Dimanche Napalm : un poignant éloge du silence

Avec sa pièce Dimanche Napalm, présentée au Centre du Théâtre d’Aujourd’hui, Sébastien David montre avec brio toutes les nuances d’une communication sans voix. Avec ses personnages en quête de vérité et sa mise en scène subtile, mais percutante, il réussit le dur pari de faire crier un premier rôle muet au théâtre.

Nous sommes en 2012, le printemps érable est terminé, les casseroles sont bien rangées dans la cuisine et leur bruit n’est plus qu’un souvenir. Dans sa chambre, le Fils, seul, écoute et regarde. Derrière lui, une grande fenêtre brisée. Pas un sourire, pas un son. Dimanche silence.

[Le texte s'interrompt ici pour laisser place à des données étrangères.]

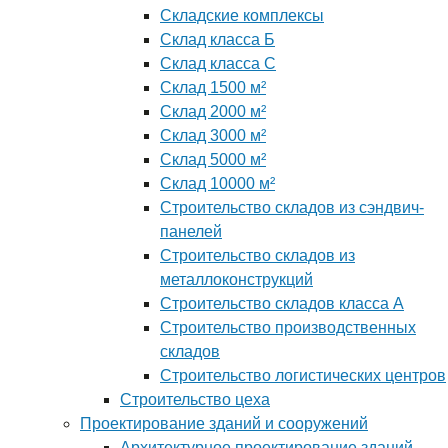
Складские комплексы
Склад класса Б
Склад класса С
Склад 1500 м²
Склад 2000 м²
Склад 3000 м²
Склад 5000 м²
Склад 10000 м²
Строительство складов из сэндвич-
панелей
Строительство складов из
металлоконструкций
Строительство складов класса А
Строительство производственных
складов
Строительство логистических центров
Строительство цеха
Проектирование зданий и сооружений
Архитектурное проектирование зданий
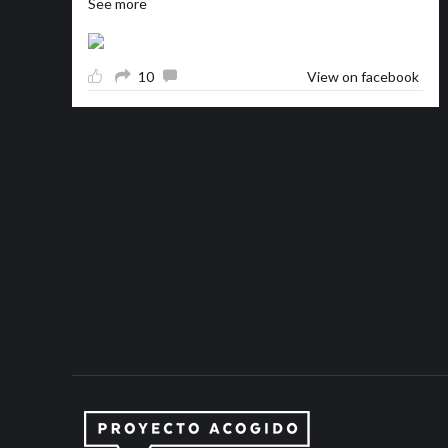
See more
10
View on facebook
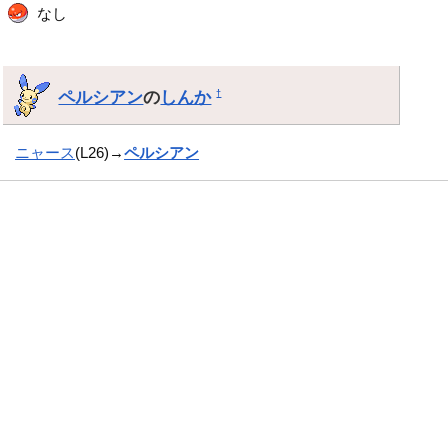
なし
ペルシアン
の
しんか
†
ニャース
(L26)→
ペルシアン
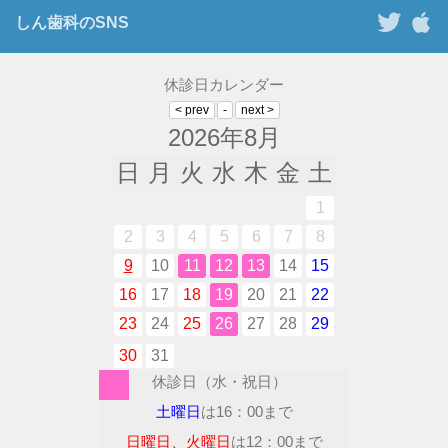
しん歯科のSNS
休診日カレンダー
2026年8月
日
月
火
水
木
金
土
1
2
3
4
5
6
7
8
9
10
11
12
13
14
15
16
17
18
19
20
21
22
23
24
25
26
27
28
29
30
31
休診日（水・祝日）
土曜日
は16：00まで
日曜日、火曜日
は12：00まで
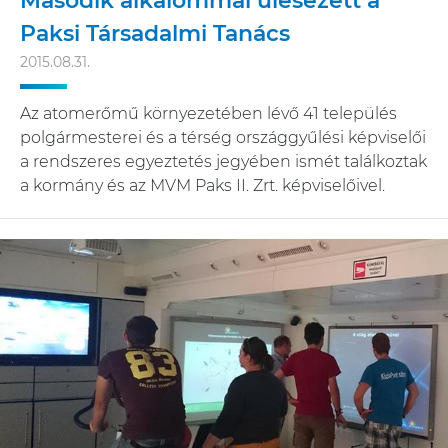
Második alkalommal ülésezett a
Paksi Társadalmi Tanács
2015.08.31.
Az atomerőmű környezetében lévő 41 település
polgármesterei és a térség országgyűlési képviselői
a rendszeres egyeztetés jegyében ismét találkoztak
a kormány és az MVM Paks II. Zrt. képviselőivel.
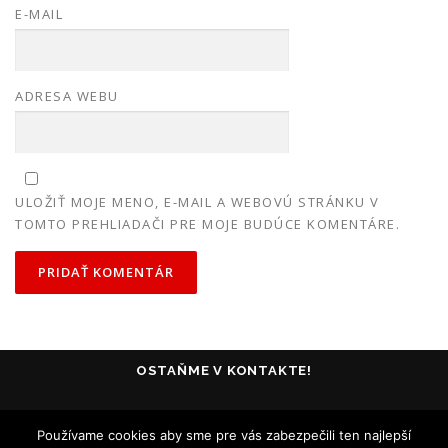
E-MAIL
ADRESA WEBU
ULOŽIŤ MOJE MENO, E-MAIL A WEBOVÚ STRÁNKU V
TOMTO PREHLIADAČI PRE MOJE BUDÚCE KOMENTÁRE.
OSTAŇME V KONTAKTE!
Používame cookies aby sme pre vás zabezpečili ten najlepší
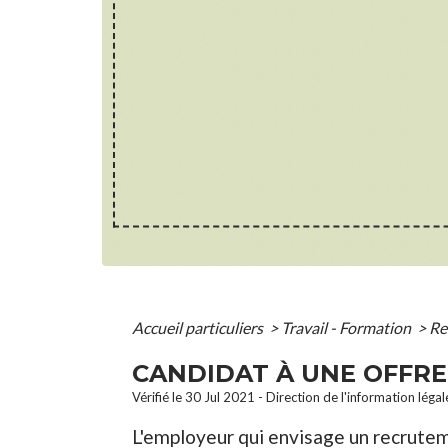
Accueil particuliers
>
Travail - Formation
>
Re
CANDIDAT À UNE OFFRE
Vérifié le 30 Jul 2021 - Direction de l'information léga
L'employeur qui envisage un recruteme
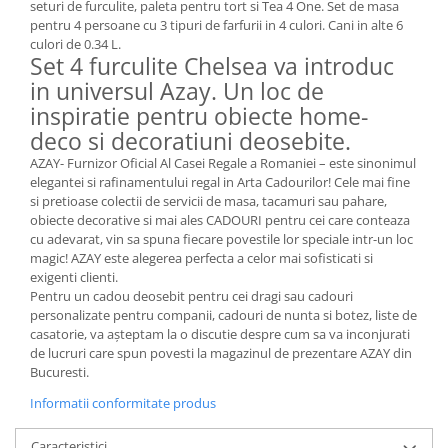
seturi de furculite, paleta pentru tort si Tea 4 One. Set de masa
MORRIS&AMP;CO
pentru 4 persoane cu 3 tipuri de farfurii in 4 culori. Cani in alte 6
KINGSLEY
culori de 0.34 L.
Set 4 furculite Chelsea va introduc
SERENDIPITY GOLD
in universul Azay. Un loc de
SERENDIPITY PLATINUM
inspiratie pentru obiecte home-
CHELSEA
deco si decoratiuni deosebite.
MEDICEA
AZAY- Furnizor Oficial Al Casei Regale a Romaniei – este sinonimul
CELESTIAL
elegantei si rafinamentului regal in Arta Cadourilor! Cele mai fine
PATCHWORK WILLOW
si pretioase colectii de servicii de masa, tacamuri sau pahare,
obiecte decorative si mai ales CADOURI pentru cei care conteaza
BLUE LILY
cu adevarat, vin sa spuna fiecare povestile lor speciale intr-un loc
HIBISCUS
magic! AZAY este alegerea perfecta a celor mai sofisticati si
SWAN
exigenti clienti.
Pentru un cadou deosebit pentru cei dragi sau cadouri
FLORENTINE TURQUOISE
personalizate pentru companii, cadouri de nunta si botez, liste de
ANTHEMION GREY
casatorie, va aşteptam la o discutie despre cum sa va inconjurati
ORCHARD
de lucruri care spun povesti la magazinul de prezentare AZAY din
Bucuresti.
CREATURES OF CURIOSITY
Informatii conformitate produs
JARDIN
RENAISSANCE RED
Caracteristici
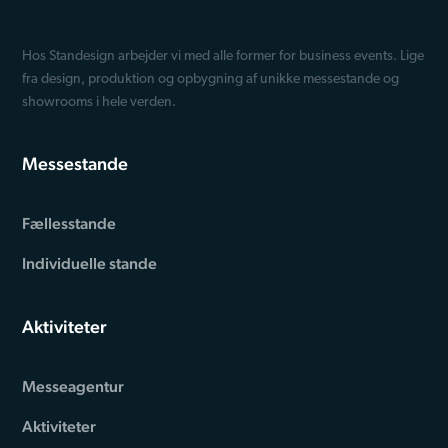
Hos Standesign arbejder vi med alle former for business events. Lige
fra design, produktion og opbygning af unikke messestande og
showrooms i hele verden.
Messestande
Fællesstande
Individuelle stande
Aktiviteter
Messeagentur
Aktiviteter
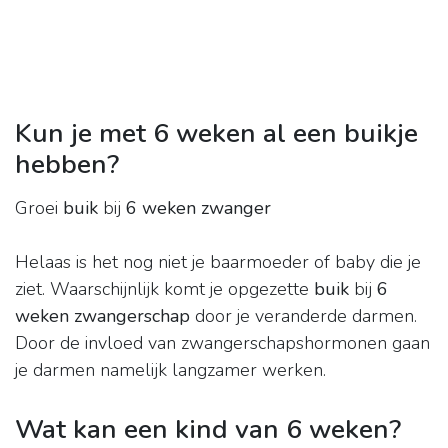
Kun je met 6 weken al een buikje
hebben?
Groei
buik
bij
6 weken zwanger
Helaas is het nog niet je baarmoeder of baby die je
ziet. Waarschijnlijk komt je opgezette
buik
bij
6
weken zwangerschap
door je veranderde darmen.
Door de invloed van zwangerschapshormonen gaan
je darmen namelijk langzamer werken.
Wat kan een kind van 6 weken?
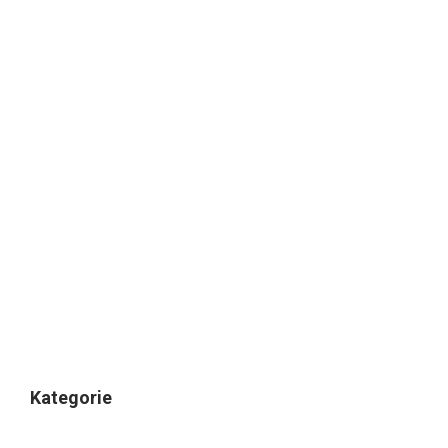
Kategorie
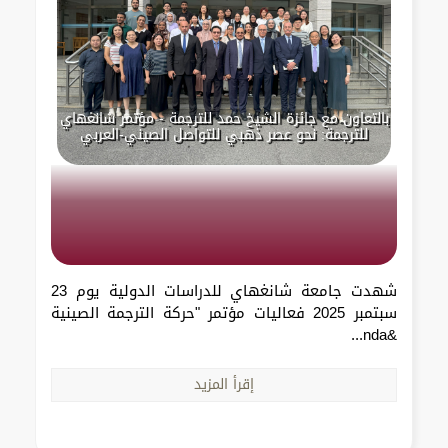
بالتعاون مع جائزة الشيخ حمد للترجمة - مؤتمر شانغهاي
للترجمة: نحو عصر ذهبي للتواصل الصيني-العربي
شهدت جامعة شانغهاي للدراسات الدولية يوم 23
سبتمبر 2025 فعاليات مؤتمر "حركة الترجمة الصينية
&nda...
إقرأ المزيد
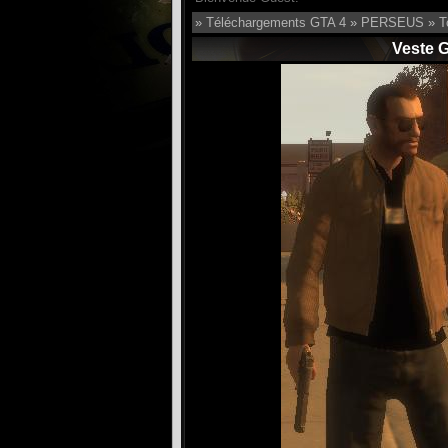
»
Téléchargements GTA 4
»
PERSEUS
»
T
Veste G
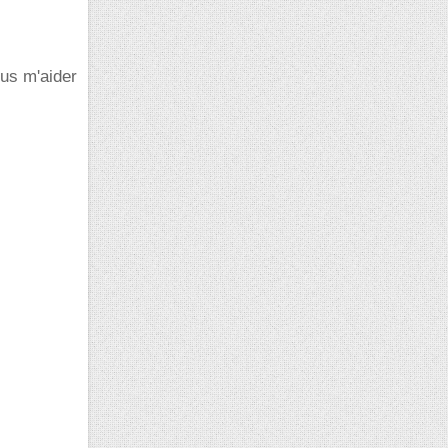
ous m'aider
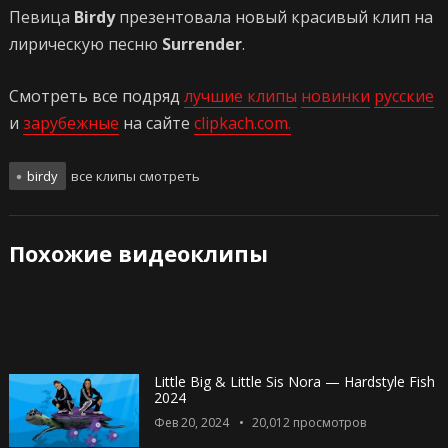
Певица
Birdy
презентовала новый красивый клип на
лирическую песню
Surrender
.
Смотреть все подряд
лучшие клипы
новинки
русские
и
зарубежные
на сайте
clipkach.com.
birdy
все клипы смотреть
Похожие видеоклипы
Little Big & Little Sis Nora — Hardstyle Fish
2024
Фев 20, 2024
20,012
просмотров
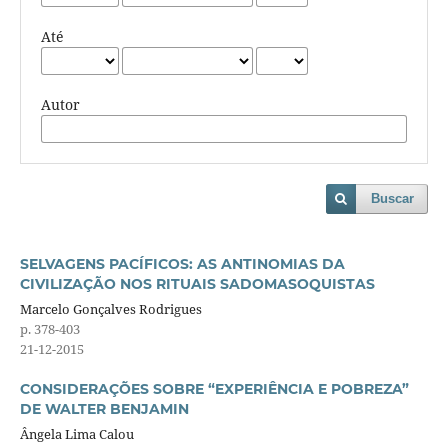
Até
Autor
Buscar
SELVAGENS PACÍFICOS: AS ANTINOMIAS DA
CIVILIZAÇÃO NOS RITUAIS SADOMASOQUISTAS
Marcelo Gonçalves Rodrigues
p. 378-403
21-12-2015
CONSIDERAÇÕES SOBRE “EXPERIÊNCIA E POBREZA”
DE WALTER BENJAMIN
Ângela Lima Calou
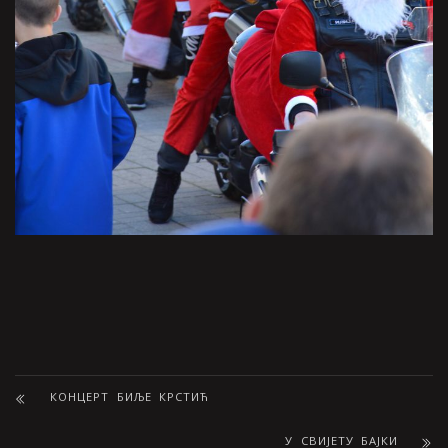
КОНЦЕРТ БИЉЕ КРСТИЋ
У СВИЈЕТУ БАЈКИ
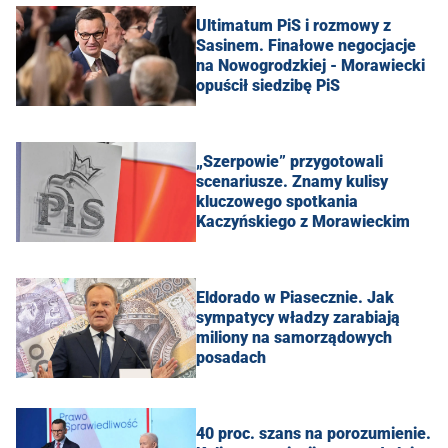
Ultimatum PiS i rozmowy z
Sasinem. Finałowe negocjacje
na Nowogrodzkiej - Morawiecki
opuścił siedzibę PiS
„Szerpowie” przygotowali
scenariusze. Znamy kulisy
kluczowego spotkania
Kaczyńskiego z Morawieckim
Eldorado w Piasecznie. Jak
sympatycy władzy zarabiają
miliony na samorządowych
posadach
40 proc. szans na porozumienie.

La pièce débute à 20 h. L’expérience commence dès qu’on gagne son siège. L’éclairage est tamisé. On pénètre dans un autre univers. Des haut-parleurs invisibles diffusent de basses fréquences, il fait noir, l’ambiance est lourde. Sur la scène, un garçon qui contemple le vide, immobile dans son fauteuil roulant.

C’est la discipline exceptionnelle et le talent d’Alex Bergeron qui donnent à la pièce de Sébastien David toute ses nuances et sa beauté. L’effet poignant et profond du mutisme de ce personnage rend impossible quelque dérive que ce soit. L’acteur y parvient de façon brillante ; son silence envoûtant transporte le spectateur et lui permet de se demander : « et moi, qu’est-ce que j’aurais dit ? »

Autour de lui gravite sa famille qui tente futilement d’interrompre son silence. Les comédiens n’échangeront jamais entre eux ; un peu à l’image de la famille nucléaire moderne, les membres de cette famille 2.0 n’arrivent pas à se parler.

Chaque personnage devient un archétype auquel n’importe qui peut s’identifier. On a l’impression de faire partie de la pièce, mais de façon individuelle. On retrouve le Père maladroit (Henri Chassé), qui désire renouer avec son fils ; la Mère inquiète, au bout du rouleau, qui chérit son enfant de l’amour le plus profond ; la Sœur (Geneviève Schmidt) désespérée, seule et meurtrie qui ne comprend point le monde qui l’entoure ; l’Ex-copine (Cynthia Wu Maheux) qui revient en rampant et s’impose parmi les souvenirs. Finalement, la Grand-mère (Louison Danis) oubliée de tous, qui semble être le miroir de la solitude du Fils.

Avec un texte réglé au quart de tour, le jeune metteur en scène réussit à faire pleurer, à faire rire et à terrifier le public en l’espace d’une réplique. L’ultime monologue de la Mère, interprétée par Sylvie Léonard, est un excellent exemple de la puissance du texte.

Les personnages échangent avec le Fils monologue après monologue. Bien qu’ils s’adressent à un muet, l’ambiance, la mise en scène et le jeu parfait d’Alex Bergeron donnent l’impression d’une conversation à deux voix.

Il parvient à communiquer ses émotions à travers son non verbal plutôt que la parole, un défi difficile qu’il a habilement surmonté. Une pièce à voir, mais plus particulièrement à entendre. Parfois, le silence ne doit pas avoir de fin.